Some surprises happened here because I expected a bigger seasonality for Rio de Janeiro and not such a big one for Mato Grosso do Sul and Rio Grande do Sul.
Another weird surprise happened in Amazonas, which seem to receive more visitors in the cold months, by a very slight difference.
A key point of this whole work was finding out how the lack of a decent road system in Brazil affects the whole south american continent. The huge difference between visitors on southern states and northern states is easily explained after a few google searches on the quality of roads on northern states. This could be one of the possible answers to the why so many visitors from Bolivia, Venezuela and Colombia come all the way south to Mato Grosso do Sul to enter Brazil by Land.

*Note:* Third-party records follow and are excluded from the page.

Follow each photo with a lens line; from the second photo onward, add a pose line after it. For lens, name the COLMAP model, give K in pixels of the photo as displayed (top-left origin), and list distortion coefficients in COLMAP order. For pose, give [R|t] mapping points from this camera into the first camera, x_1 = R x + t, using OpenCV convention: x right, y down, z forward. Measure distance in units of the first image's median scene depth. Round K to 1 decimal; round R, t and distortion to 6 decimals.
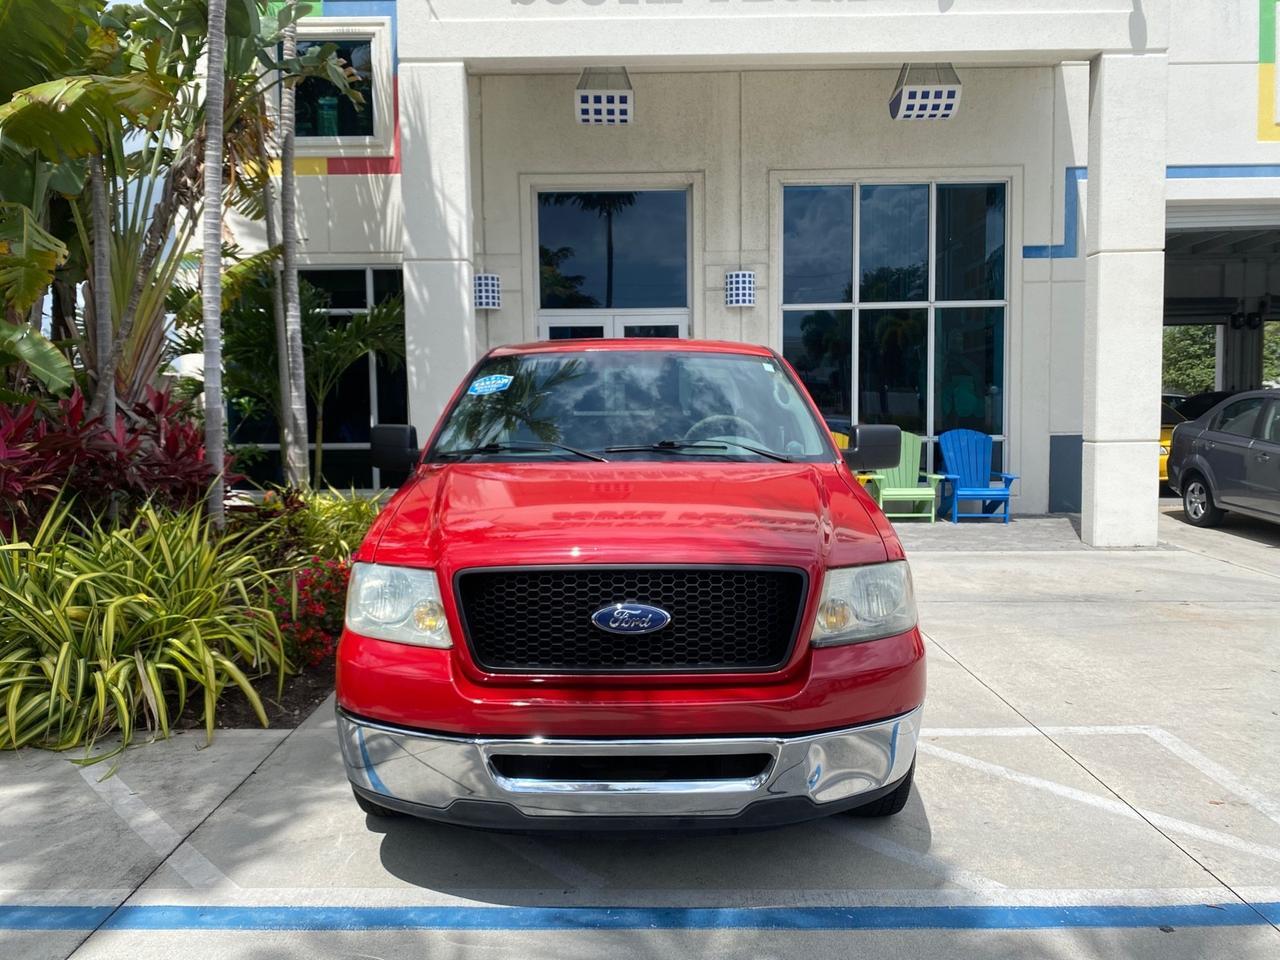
lens RADIAL K [[1000.6, 0, 634.4], [0, 1000.6, 472.9], [0, 0, 1]] dist [0.006659, -0.001404]
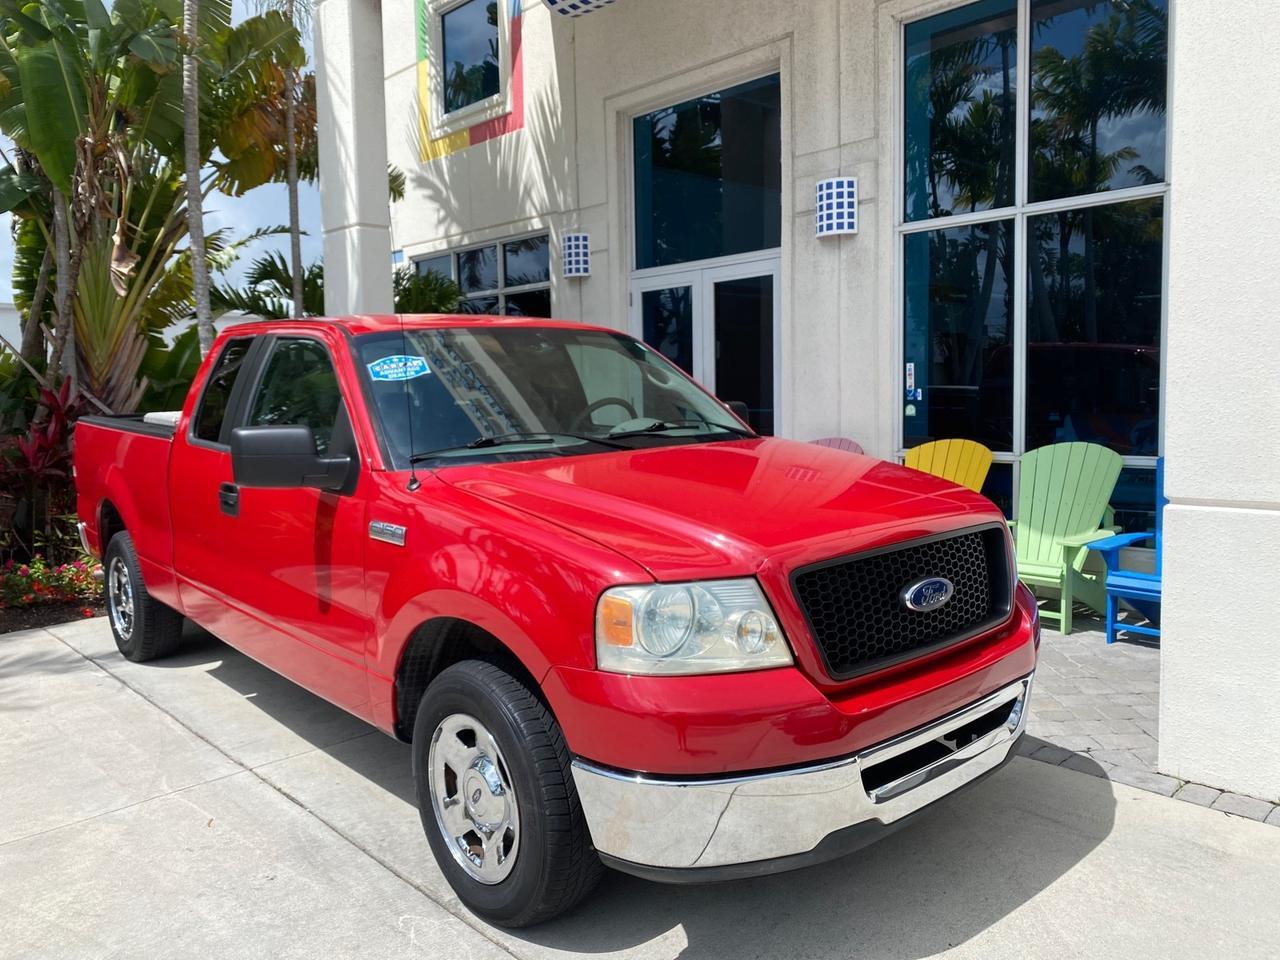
lens RADIAL K [[983.0, 0, 627.2], [0, 983.0, 479.0], [0, 0, 1]] dist [0.003993, -0.004633]
pose [[0.685079, 0.059203, -0.726059, 0.600713], [-0.037201, 0.998235, 0.046295, -0.047305], [0.727518, -0.004706, 0.686072, 0.603830]]
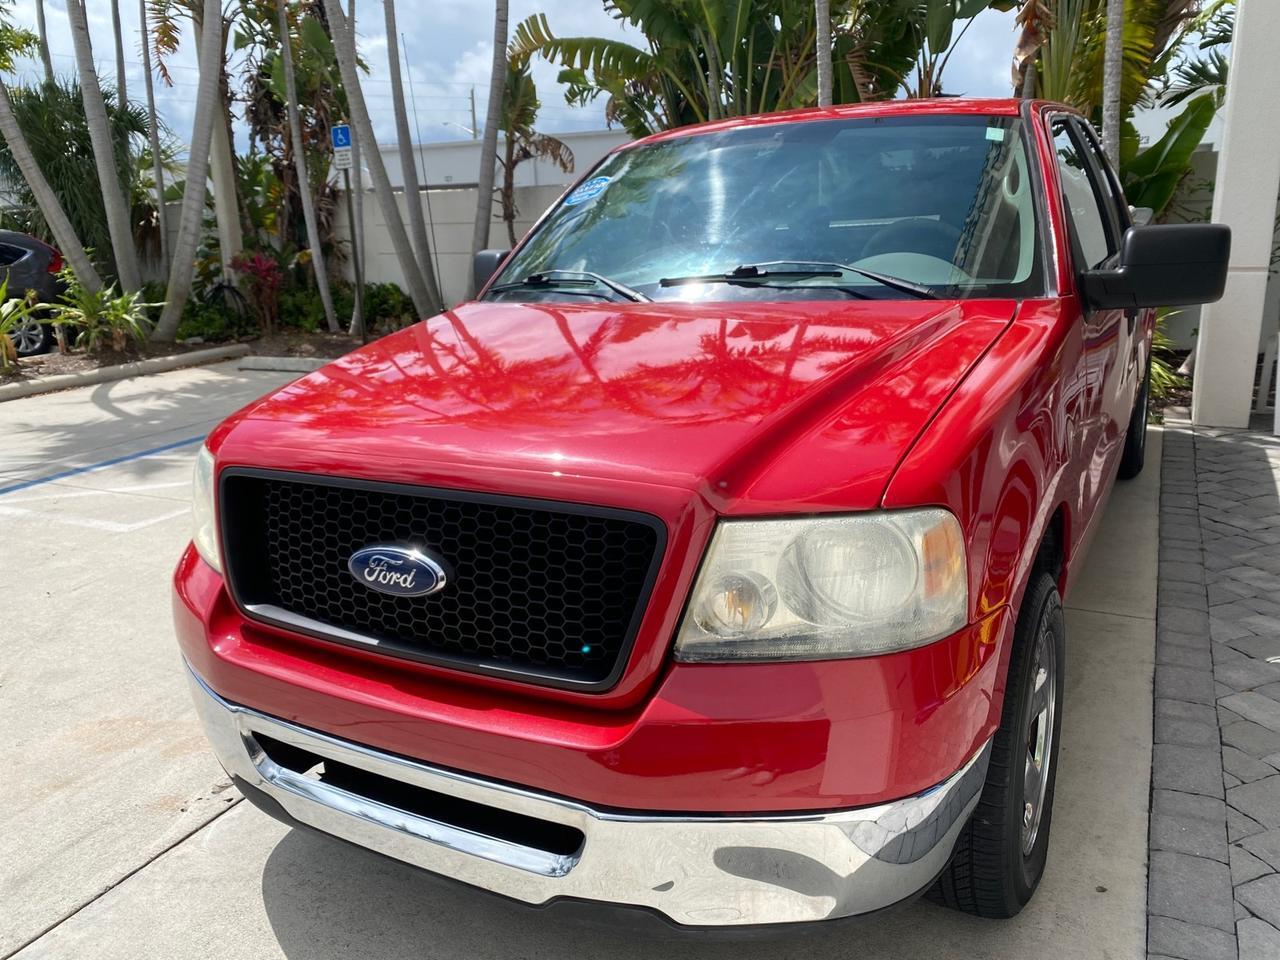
lens RADIAL K [[985.5, 0, 637.7], [0, 985.5, 465.1], [0, 0, 1]] dist [0.009349, -0.004919]
pose [[-0.456743, 0.244245, -0.855412, 0.589691], [-0.021629, 0.958238, 0.285154, -0.076762], [0.889336, 0.148744, -0.432386, 0.985231]]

Another option involve illegal recreational chemical substances and the largest city of Brazil being Sao Paulo (which places Mato Grosso in the middle), but let´s presume the inocence of our esteemed anonymous visitors who cannot even defend themselves with a nice excuse in this report, right?
Learning how to work with google maps was a bit difficult at first, and to be honest some aspects of it are still a mistery: building routes, getting time estimates, and even if any integration with street view is possible, for an example. But overall it was a rewarding experience.